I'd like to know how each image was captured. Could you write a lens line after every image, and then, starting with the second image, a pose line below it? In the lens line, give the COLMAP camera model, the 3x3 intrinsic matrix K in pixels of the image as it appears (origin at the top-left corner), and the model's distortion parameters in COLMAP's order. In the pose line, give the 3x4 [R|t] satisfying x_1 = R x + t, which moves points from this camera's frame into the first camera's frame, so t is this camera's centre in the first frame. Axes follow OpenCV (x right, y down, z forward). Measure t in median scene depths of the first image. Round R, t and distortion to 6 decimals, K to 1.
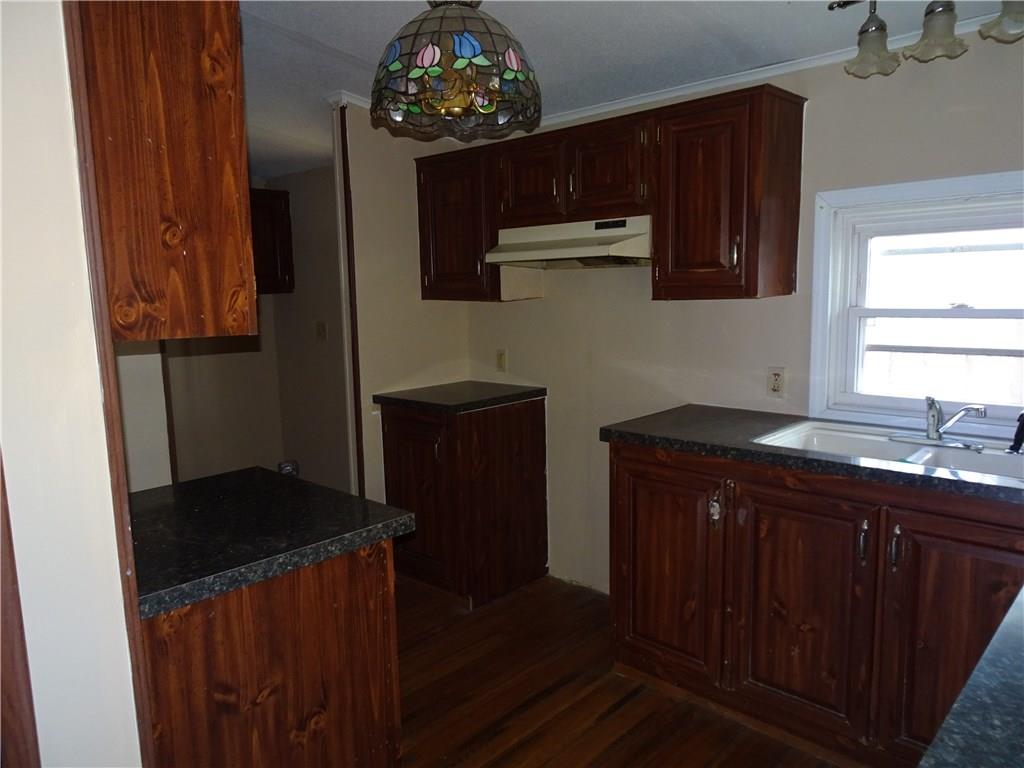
lens RADIAL K [[725.2, 0, 516.1], [0, 725.2, 383.5], [0, 0, 1]] dist [0.003357, -0.003566]
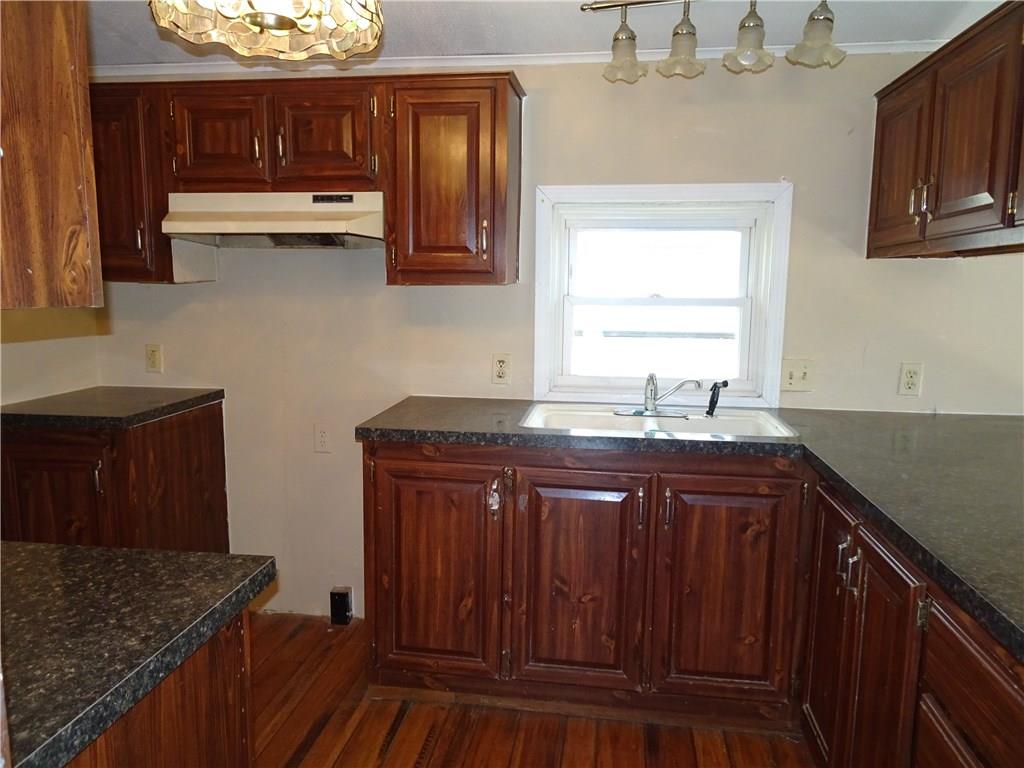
lens RADIAL K [[725.2, 0, 513.0], [0, 725.2, 383.7], [0, 0, 1]] dist [0.003357, -0.003566]
pose [[0.816109, -0.050467, 0.575690, -0.252267], [0.048718, 0.998642, 0.018480, 0.001274], [-0.575840, 0.012965, 0.817459, 0.181391]]
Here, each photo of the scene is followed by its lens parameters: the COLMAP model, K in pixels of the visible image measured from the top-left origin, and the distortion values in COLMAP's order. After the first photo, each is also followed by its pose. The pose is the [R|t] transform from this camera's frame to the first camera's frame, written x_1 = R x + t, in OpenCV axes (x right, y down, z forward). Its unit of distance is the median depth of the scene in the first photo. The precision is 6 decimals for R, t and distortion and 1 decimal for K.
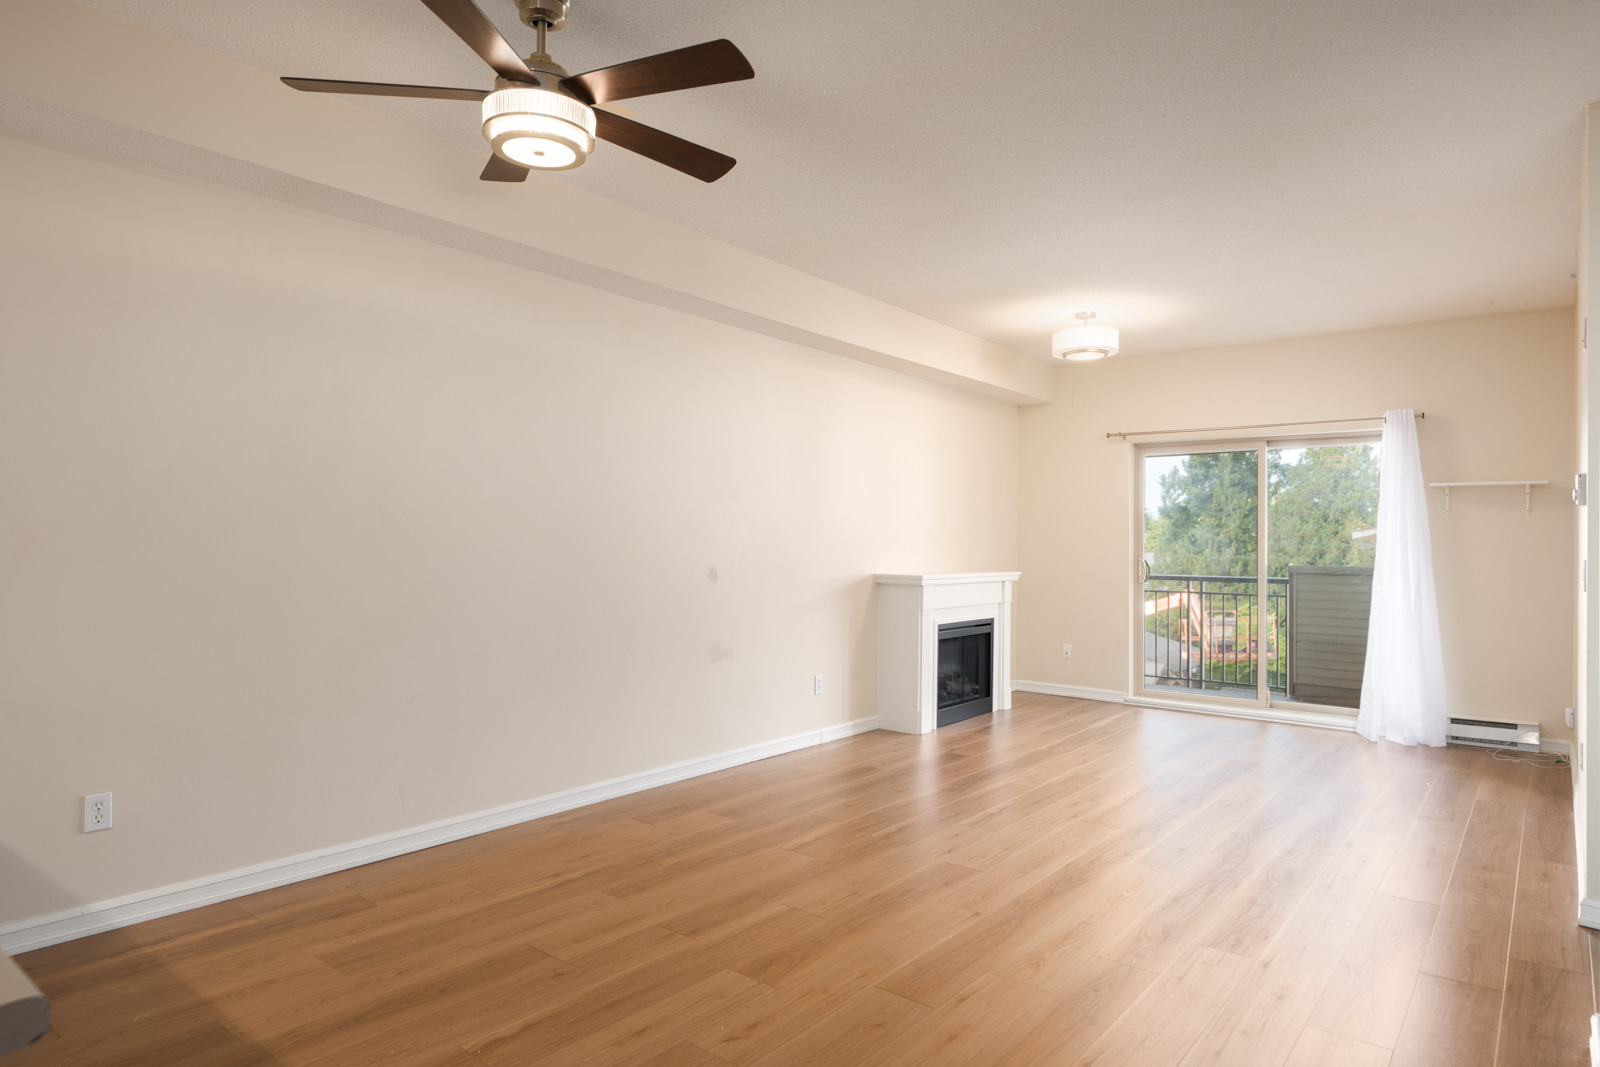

——————

Task directions:
Keep every word of the records and none of the pictures when you print them again.

Task solution:
I'd like to know how each image was captured. Could you write a lens line after every image, and then, starting with the second image, a pose line below it? In the lens line, give the COLMAP camera model, the 3x3 intrinsic matrix K in pixels of the image as it appears (origin at the top-left corner), and the model's distortion parameters in COLMAP's order. In the pose line, give the 3x4 [R|t] satisfying x_1 = R x + t, which moves points from this camera's frame into the first camera's frame, so t is this camera's centre in the first frame. Axes follow OpenCV (x right, y down, z forward). Measure t in median scene depths of the first image. Round R, t and distortion to 6 decimals, K to 1.
lens RADIAL K [[725.2, 0, 516.1], [0, 725.2, 383.5], [0, 0, 1]] dist [0.003357, -0.003566]
lens RADIAL K [[725.2, 0, 513.0], [0, 725.2, 383.7], [0, 0, 1]] dist [0.003357, -0.003566]
pose [[0.816109, -0.050467, 0.575690, -0.252267], [0.048718, 0.998642, 0.018480, 0.001274], [-0.575840, 0.012965, 0.817459, 0.181391]]
Here, each photo of the scene is followed by its lens parameters: the COLMAP model, K in pixels of the visible image measured from the top-left origin, and the distortion values in COLMAP's order. After the first photo, each is also followed by its pose. The pose is the [R|t] transform from this camera's frame to the first camera's frame, written x_1 = R x + t, in OpenCV axes (x right, y down, z forward). Its unit of distance is the median depth of the scene in the first photo. The precision is 6 decimals for R, t and distortion and 1 decimal for K.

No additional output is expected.